8/31/2014

So What Is Predictive Modeling

If a user requests a report, we can get that in a relatively short time.
If they want to join desperate data sources into a Data Warehouse, we can do that too.
At some point, the user has to analyze the data.  In doing so, they bring in bias, perhaps skewed perspective and misreading of the data.
However, that's been the world of data for the past few decades for the average Data Professional.

We did have predictive models years ago.  I know from working at the bank approving loans.  My decisions were based on a score.  Where did that score come from?  It read in variables from the loan application in addition to the credit report.  It looked at age, number of years at residence / employment as well as number of revolving loans, installment loans, bad pay history and inquiries.  All those factors and more were sent to the model which returned a score.  The score had thresholds, if the customer exceeded the threshold, he/she was approved.  Otherwise decline.

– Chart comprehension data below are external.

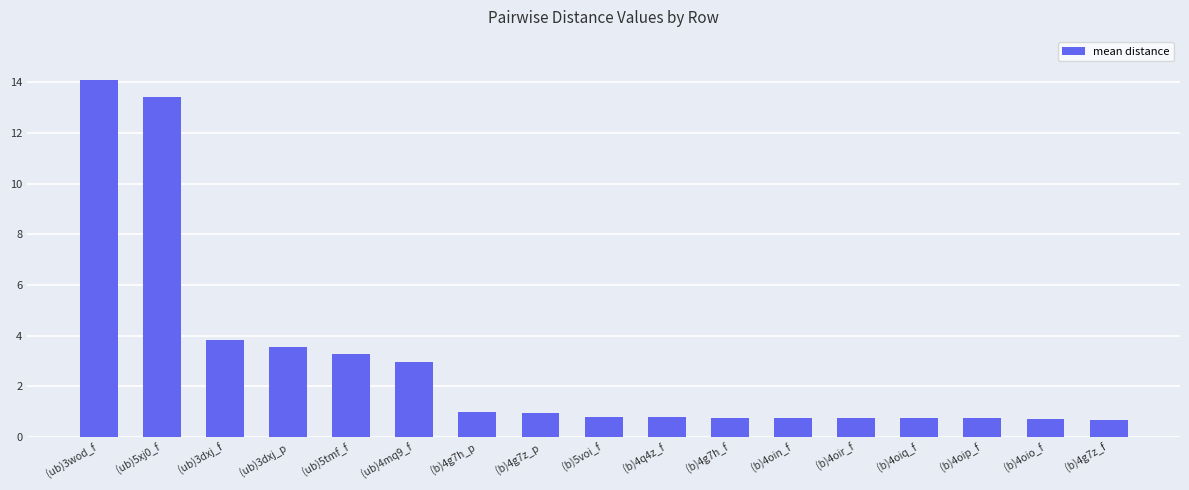

What is the maximum value shown in the chart?

14.1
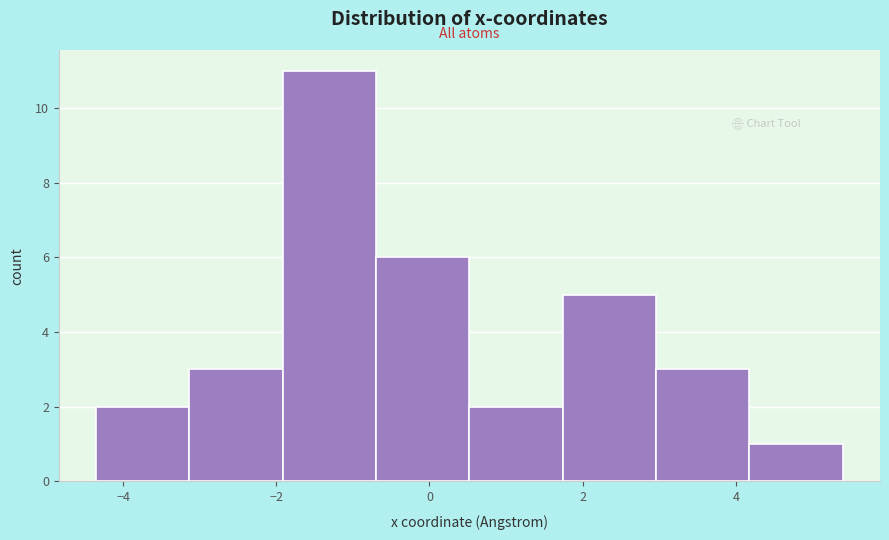

Reading left to right, transcribe this chart: for each bar, give the range it covers on the x-axis and its height. Neither the bar edges nor the heights are printed on the chart, so give them approximately, as read against the axes.

-4.4 to -3.2: 2
-3.2 to -2.0: 3
-2.0 to -0.6: 11
-0.6 to 0.6: 6
0.6 to 1.8: 2
1.8 to 3.0: 5
3.0 to 4.2: 3
4.2 to 5.4: 1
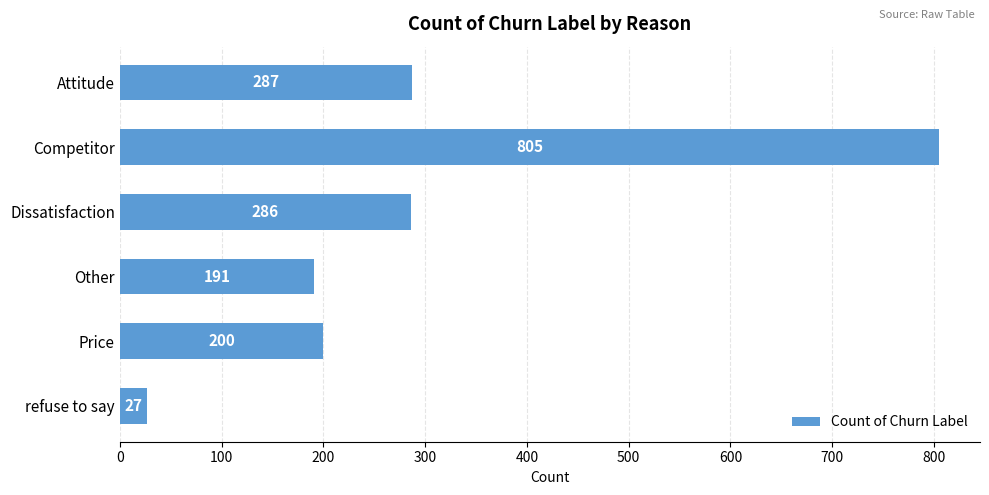

What is the value of the 1st bar from the top?

287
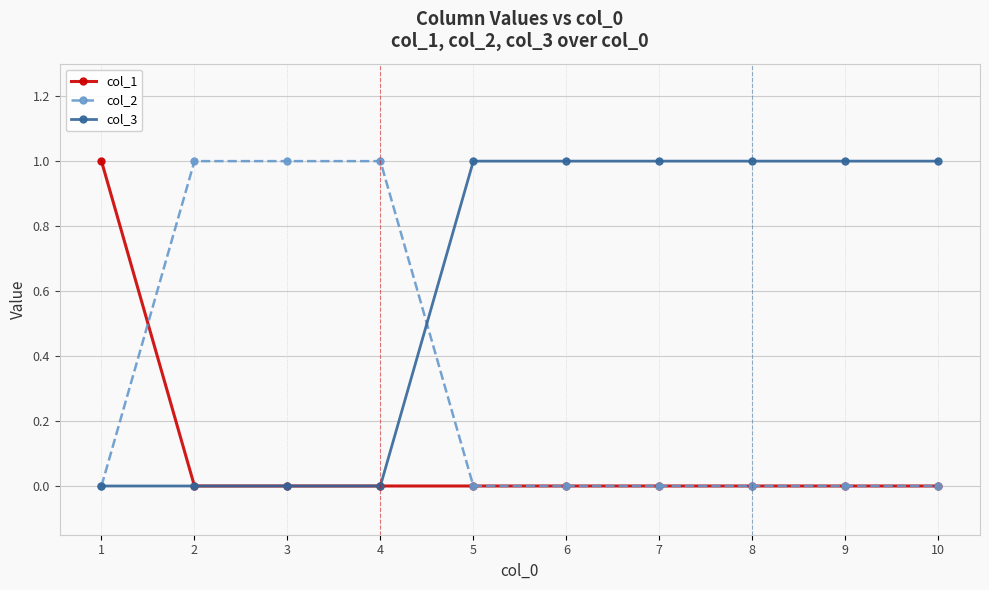

What is the value of the col_3 point at the 9th from the left?

1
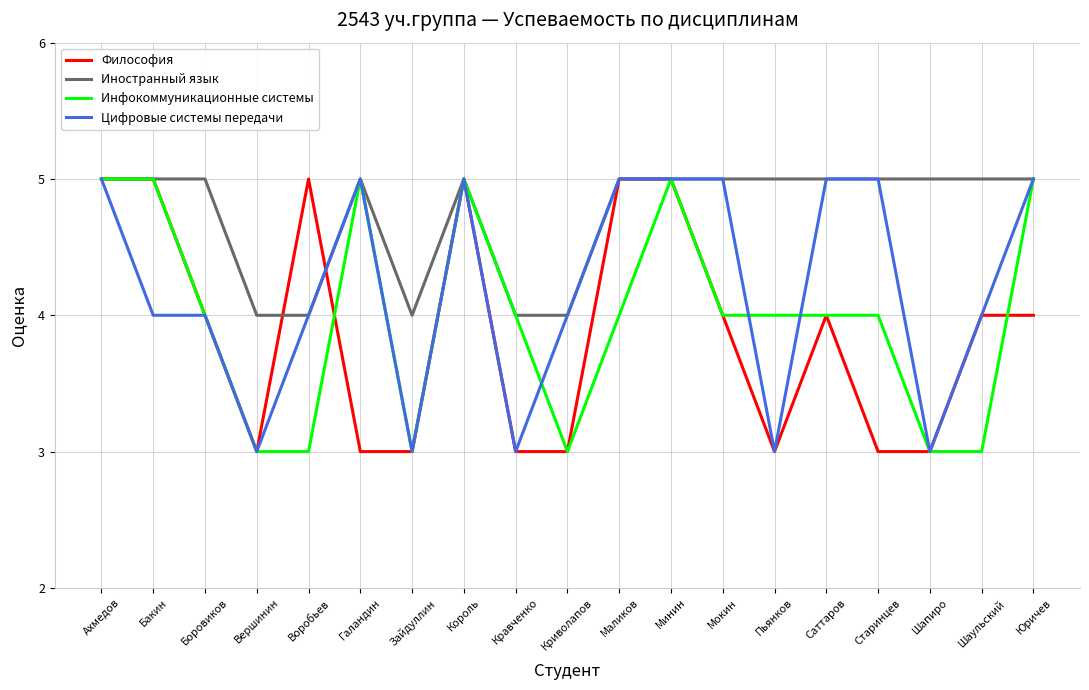

True or false: Цифровые системы передачи has a value of 5 at Король.

True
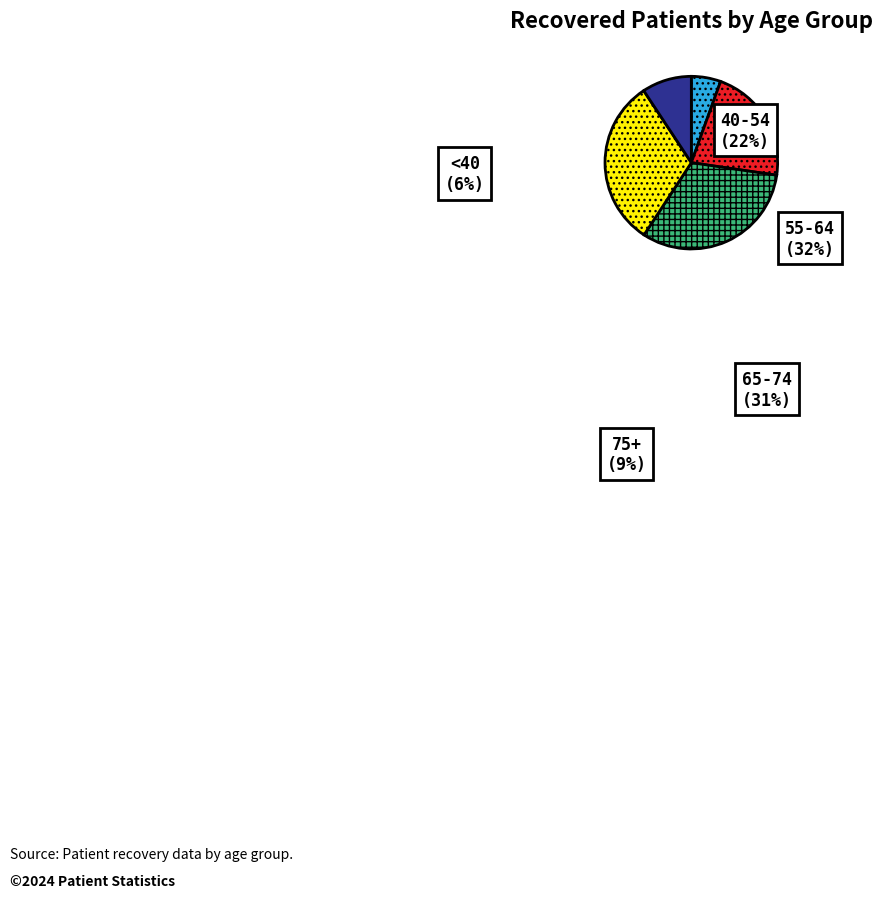

Is the sum of 75+ and 40-54 greater than half?

No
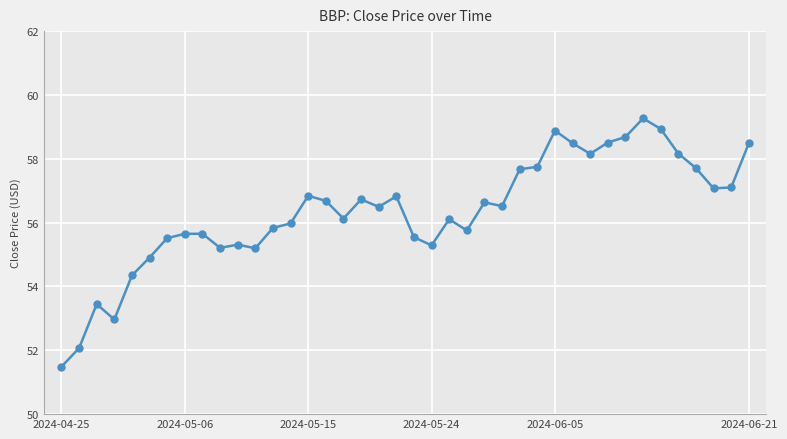

What is the difference between the second highest and second lowest values?

6.9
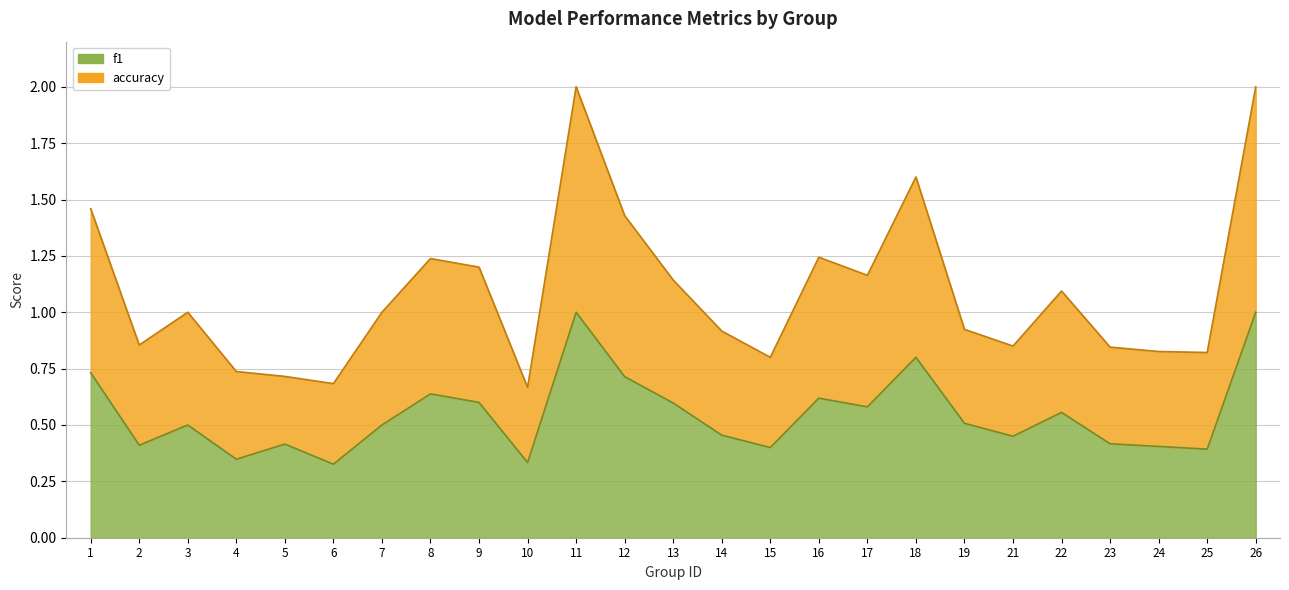

Is the value of accuracy at 23 greater than the value of f1 at 9?

Yes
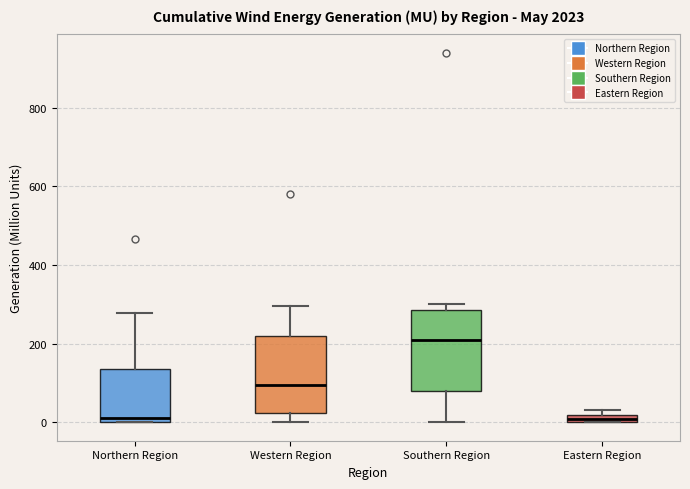

Where is the lower edge of the box for Western Region on the y-axis? The values are not printed on the chart, so give them approximately, as read against the axis.

20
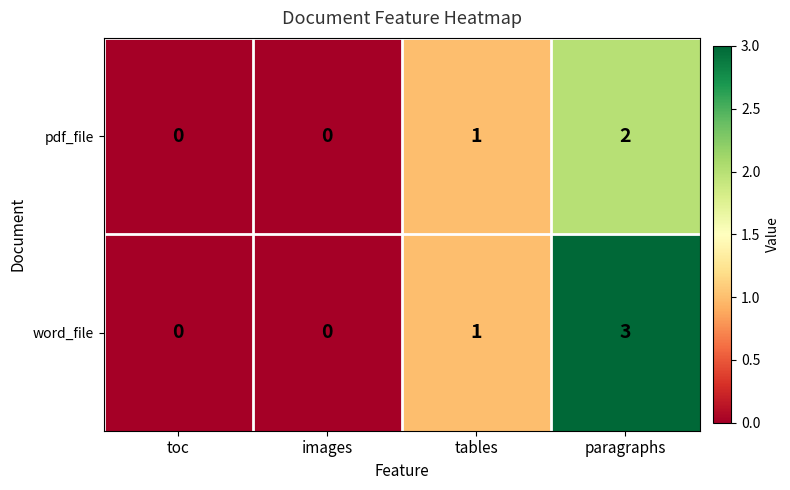

Which series has the largest range (max minus min)?

word_file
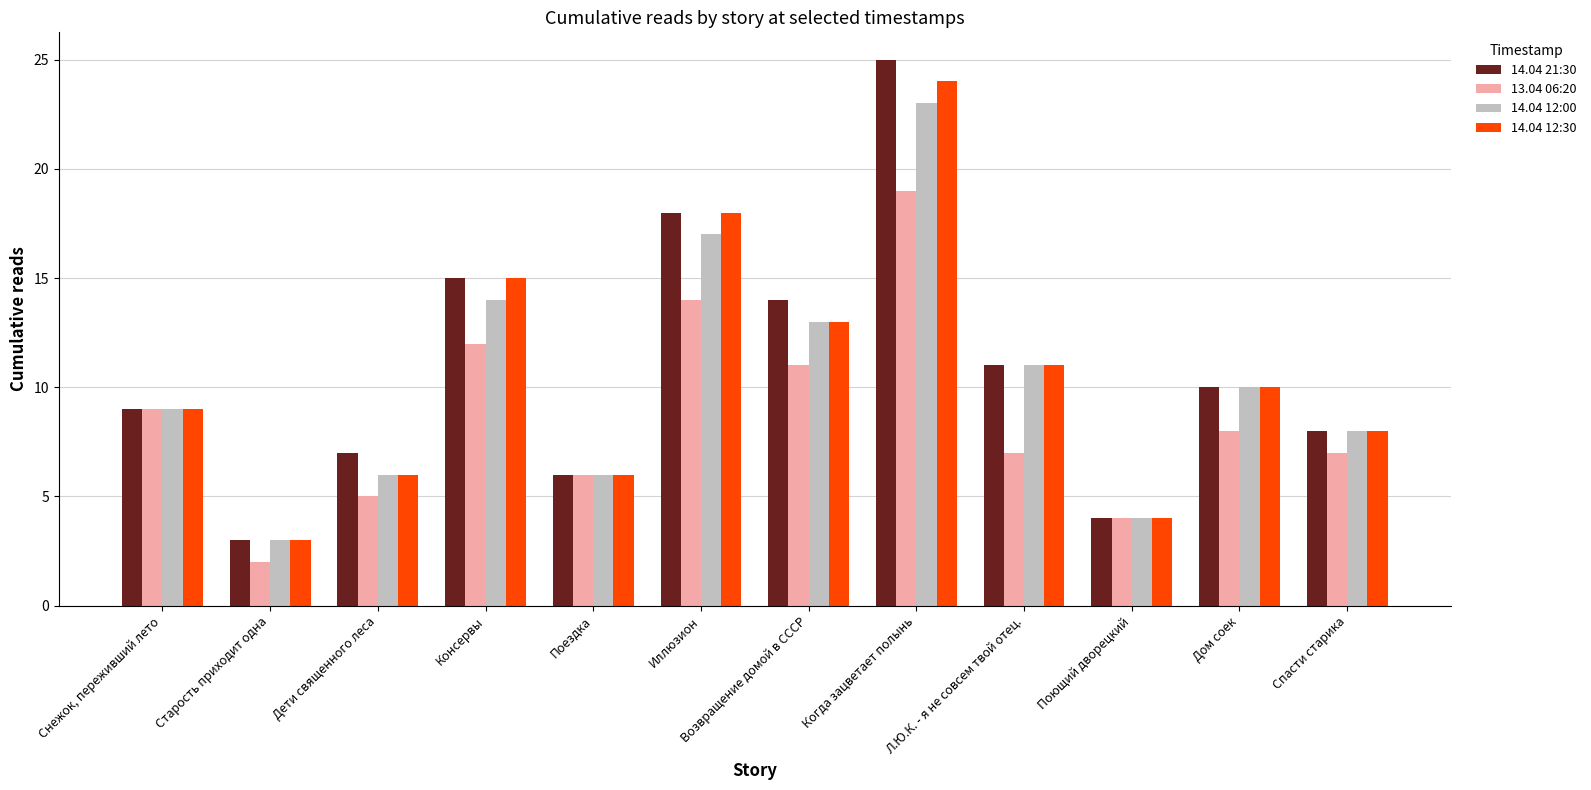

Is the value of 14.04 12:30 at Спасти старика greater than the value of 14.04 21:30 at Консервы?

No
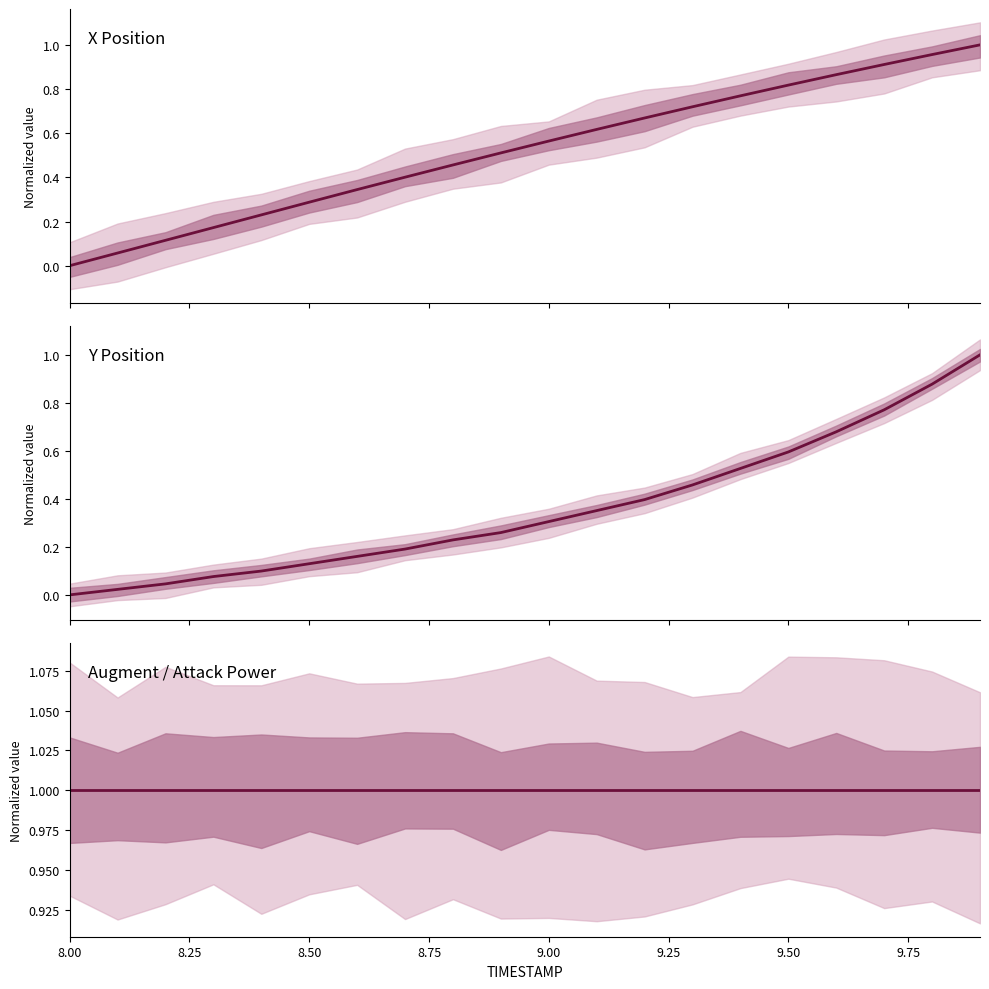

What are all the series names shown in the legend?

X Position, Y Position, Augment / Attack Power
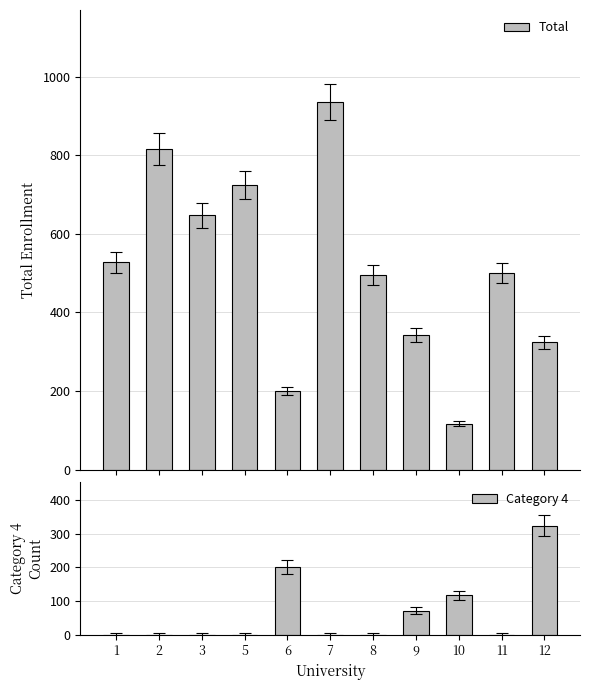

How many series are shown in this chart?

2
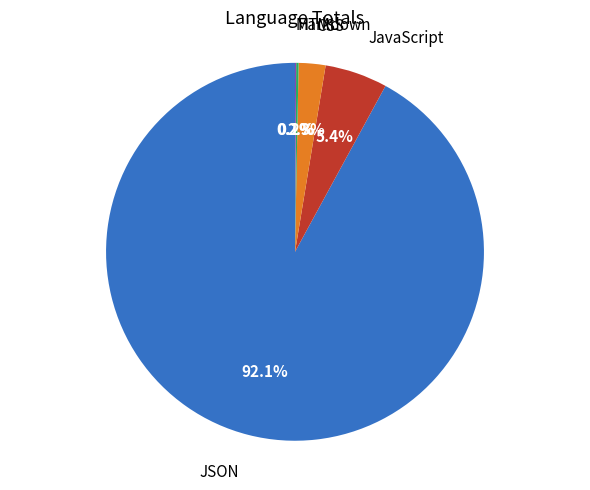

Is there any slice that represents more than half of the pie?

Yes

However, that predictive model based the statistical chances of that customer repaying the loan in full.  There were no guarantees.  My boss always said, there's the chance the customer gets hit by a bus and the loan goes default.  The score is a probability of return payment.

So if we had predictive scoring models in 1994, what's changed.

A lot.  First off, the increase in data has blossomed.  Second, the tools to create models have entered the hands of the average person.  So no PhD required.  Third, with a little knowledge in Statistics, Data Professionals can now create end to end full life cycle applications in a short amount of time.

Based on the new offerings from Microsoft Azure, I could log on, upload a data set, create an application by simply dragging and dropping components onto the canvas, hook them up in such a way as to cleanse and transform the data, build a model, train the model by running a subset of the data through to create weighted averages, then run a real data set through, have it back propagate the data set to increase the accuracy, score the model, output the results for analysis.

Not only that, it will seamlessly create a web REST API, allowing programmers to send data to the EndPoint, have the model application score the data, and return a percentage of probability to the calling app.   What that means is the model is exposed for actual use by a number of calling applications.

What's an example of end to end model usage.  If I'm running a business, a person wishes to purchase a product, as a company we extend credit to customers.  I'd like to know if this applicant is worthy of credit.  So as the person applies online, I as a programmer, send the necessary information to the REST API, through code.  I send the pertinent info, the REST web service receives that info, sends it through the model, returns a score to the calling app and says this potential customer, based on their specific characteristics will be a good paying customer, so yes, extend a line of credit.  Or the opposite, do not extend credit because his / her profile matches a subset of people who did not repay.

So I could create a model to predict if a customer is credit worthy.  Without having to hire PhD Mathematicians or Statisticians.  In fact, I could to it all within a web browser in a relatively short amount of time.

And this is just the tip of the iceberg.  With the growing data sets available, the possibilities are endless.  But what makes it so unique is Microsoft Azure Machine Learning offers the entire package online, with single user login, collaboration, end to end solution with easy to use software and good documentation.

This is where the world of Data is heading.  I think its incredible.